## [Records for this task]
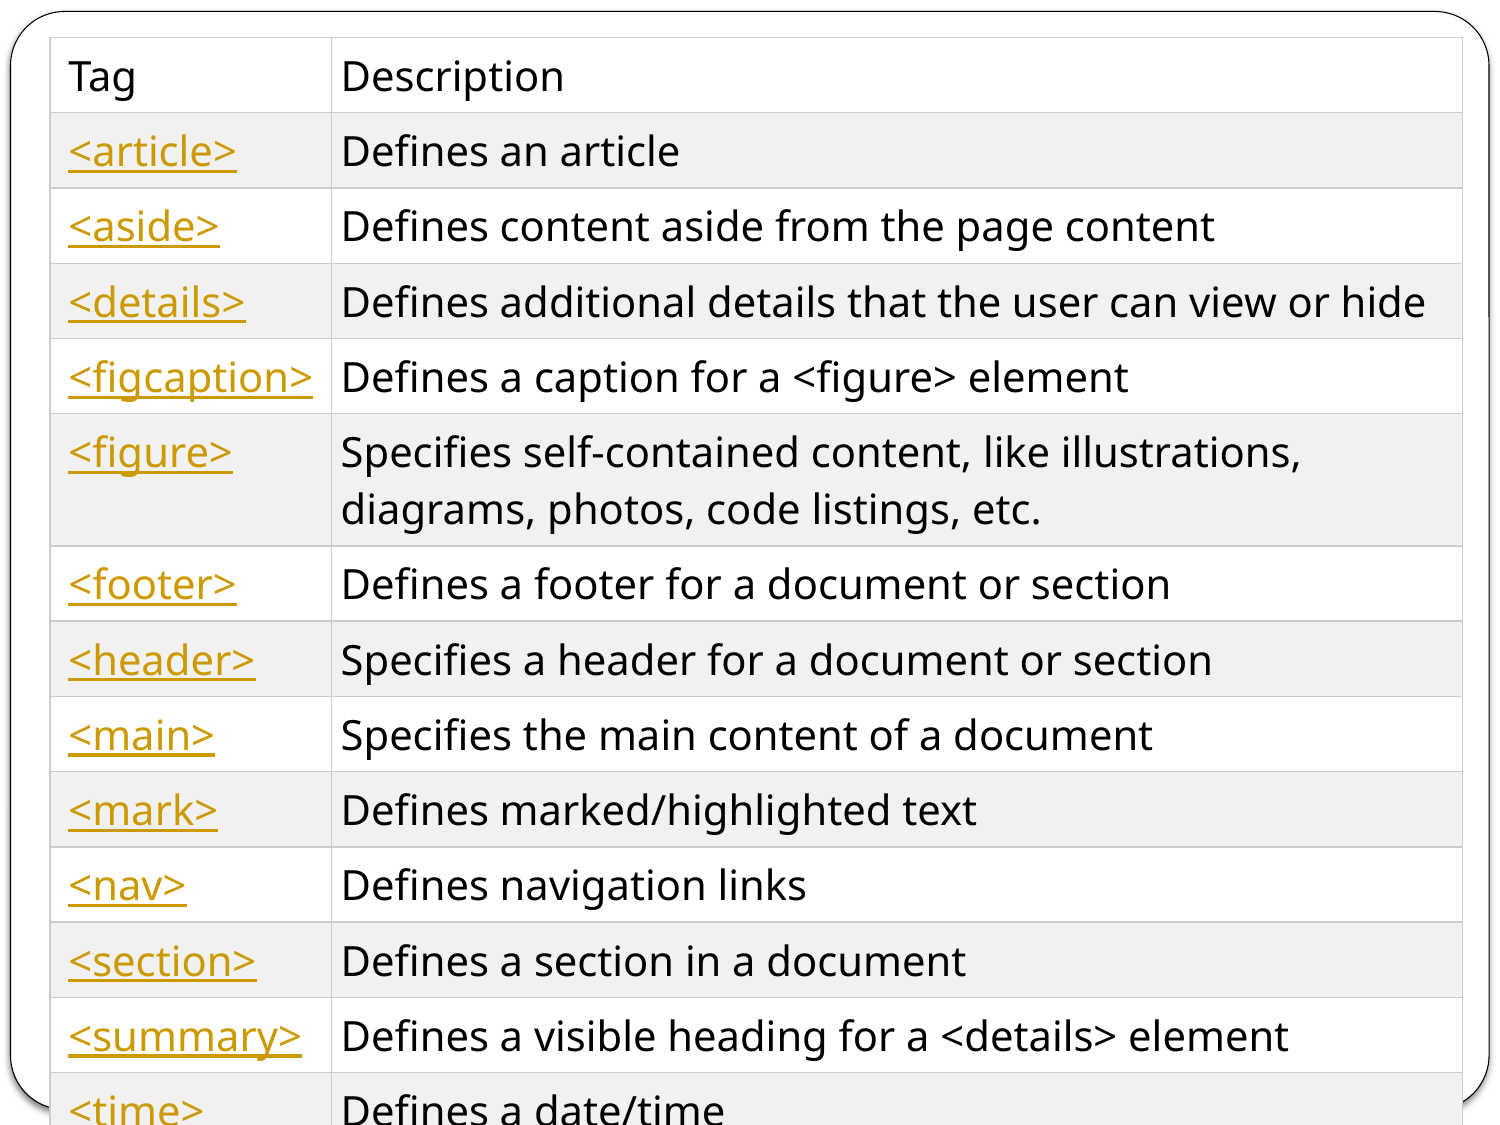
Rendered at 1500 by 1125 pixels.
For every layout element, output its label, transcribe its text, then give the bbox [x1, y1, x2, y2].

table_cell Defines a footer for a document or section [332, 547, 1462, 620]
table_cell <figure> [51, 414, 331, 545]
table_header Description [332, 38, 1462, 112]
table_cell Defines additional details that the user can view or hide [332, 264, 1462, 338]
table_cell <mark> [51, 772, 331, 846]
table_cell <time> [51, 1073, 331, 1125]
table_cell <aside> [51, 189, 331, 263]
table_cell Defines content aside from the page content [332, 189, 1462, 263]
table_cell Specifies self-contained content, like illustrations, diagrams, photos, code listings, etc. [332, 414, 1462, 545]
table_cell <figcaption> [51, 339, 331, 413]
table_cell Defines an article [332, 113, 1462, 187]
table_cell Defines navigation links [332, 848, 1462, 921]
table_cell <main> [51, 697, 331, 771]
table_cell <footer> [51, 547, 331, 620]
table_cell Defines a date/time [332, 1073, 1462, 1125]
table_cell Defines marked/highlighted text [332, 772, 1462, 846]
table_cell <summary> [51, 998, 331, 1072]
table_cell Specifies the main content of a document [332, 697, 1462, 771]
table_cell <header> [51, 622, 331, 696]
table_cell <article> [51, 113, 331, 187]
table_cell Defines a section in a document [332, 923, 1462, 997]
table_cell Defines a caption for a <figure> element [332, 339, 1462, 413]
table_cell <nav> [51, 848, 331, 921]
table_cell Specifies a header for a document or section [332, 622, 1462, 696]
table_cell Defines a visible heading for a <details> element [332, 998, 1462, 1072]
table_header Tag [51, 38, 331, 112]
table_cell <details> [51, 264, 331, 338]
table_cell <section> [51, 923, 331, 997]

--

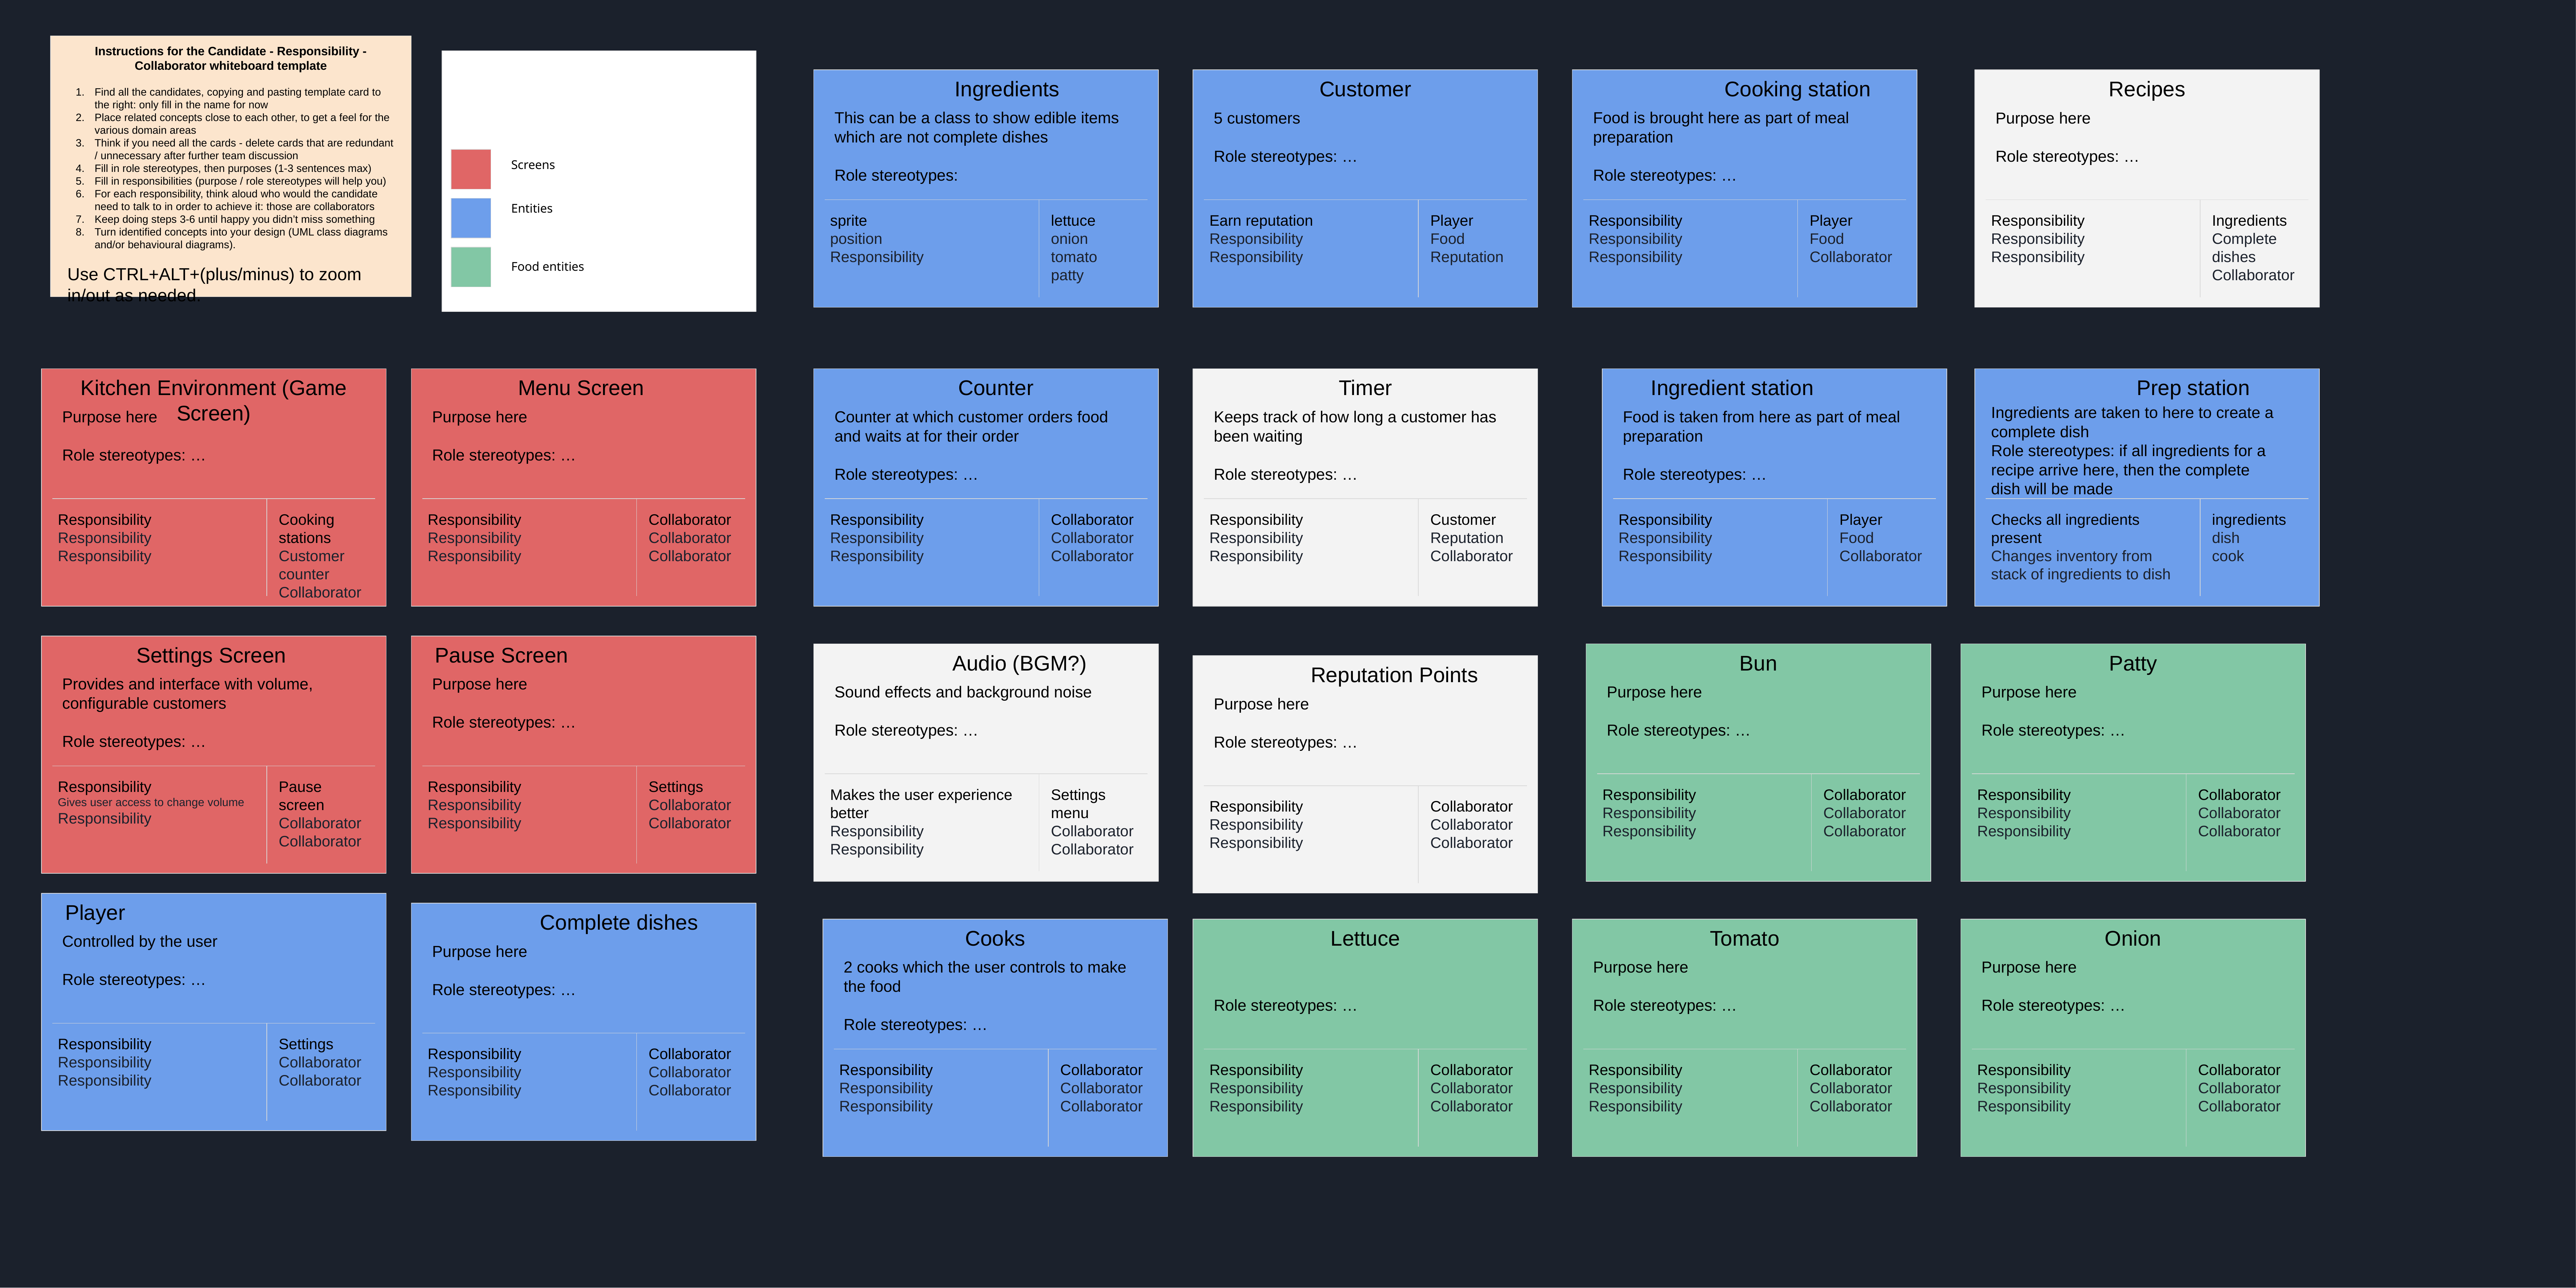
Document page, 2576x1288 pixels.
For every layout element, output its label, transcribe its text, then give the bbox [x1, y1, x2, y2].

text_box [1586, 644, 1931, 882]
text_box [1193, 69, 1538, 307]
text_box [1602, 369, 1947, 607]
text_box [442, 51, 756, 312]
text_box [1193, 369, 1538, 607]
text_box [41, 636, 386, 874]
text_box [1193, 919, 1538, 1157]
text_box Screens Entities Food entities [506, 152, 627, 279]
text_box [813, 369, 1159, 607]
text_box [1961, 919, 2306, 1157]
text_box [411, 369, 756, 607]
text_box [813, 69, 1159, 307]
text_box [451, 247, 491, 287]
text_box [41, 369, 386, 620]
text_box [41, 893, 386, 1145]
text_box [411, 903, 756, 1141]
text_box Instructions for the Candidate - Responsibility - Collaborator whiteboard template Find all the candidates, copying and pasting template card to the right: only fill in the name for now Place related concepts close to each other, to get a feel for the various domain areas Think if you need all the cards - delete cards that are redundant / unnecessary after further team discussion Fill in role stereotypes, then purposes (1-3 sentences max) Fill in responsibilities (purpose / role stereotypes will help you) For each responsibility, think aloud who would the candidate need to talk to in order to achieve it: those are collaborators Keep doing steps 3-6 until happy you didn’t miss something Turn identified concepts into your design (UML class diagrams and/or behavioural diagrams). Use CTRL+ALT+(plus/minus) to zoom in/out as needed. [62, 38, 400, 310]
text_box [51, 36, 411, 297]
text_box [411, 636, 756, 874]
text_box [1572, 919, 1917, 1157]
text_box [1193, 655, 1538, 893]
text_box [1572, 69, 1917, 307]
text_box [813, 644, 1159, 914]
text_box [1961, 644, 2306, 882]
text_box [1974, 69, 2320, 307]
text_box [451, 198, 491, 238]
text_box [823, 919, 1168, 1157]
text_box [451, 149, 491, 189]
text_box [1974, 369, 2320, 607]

## [Exercise directions]
Set down, exactly as they stand above, the lines starting with the line with "text_box [1961, 919, 2306, 1157]" and going on through the line with "text_box [1974, 369, 2320, 607]", and no others.

## [Reply]
text_box [1961, 919, 2306, 1157]
text_box [411, 369, 756, 607]
text_box [813, 69, 1159, 307]
text_box [451, 247, 491, 287]
text_box [41, 369, 386, 620]
text_box [41, 893, 386, 1145]
text_box [411, 903, 756, 1141]
text_box Instructions for the Candidate - Responsibility - Collaborator whiteboard template Find all the candidates, copying and pasting template card to the right: only fill in the name for now Place related concepts close to each other, to get a feel for the various domain areas Think if you need all the cards - delete cards that are redundant / unnecessary after further team discussion Fill in role stereotypes, then purposes (1-3 sentences max) Fill in responsibilities (purpose / role stereotypes will help you) For each responsibility, think aloud who would the candidate need to talk to in order to achieve it: those are collaborators Keep doing steps 3-6 until happy you didn’t miss something Turn identified concepts into your design (UML class diagrams and/or behavioural diagrams). Use CTRL+ALT+(plus/minus) to zoom in/out as needed. [62, 38, 400, 310]
text_box [51, 36, 411, 297]
text_box [411, 636, 756, 874]
text_box [1572, 919, 1917, 1157]
text_box [1193, 655, 1538, 893]
text_box [1572, 69, 1917, 307]
text_box [813, 644, 1159, 914]
text_box [1961, 644, 2306, 882]
text_box [1974, 69, 2320, 307]
text_box [451, 198, 491, 238]
text_box [823, 919, 1168, 1157]
text_box [451, 149, 491, 189]
text_box [1974, 369, 2320, 607]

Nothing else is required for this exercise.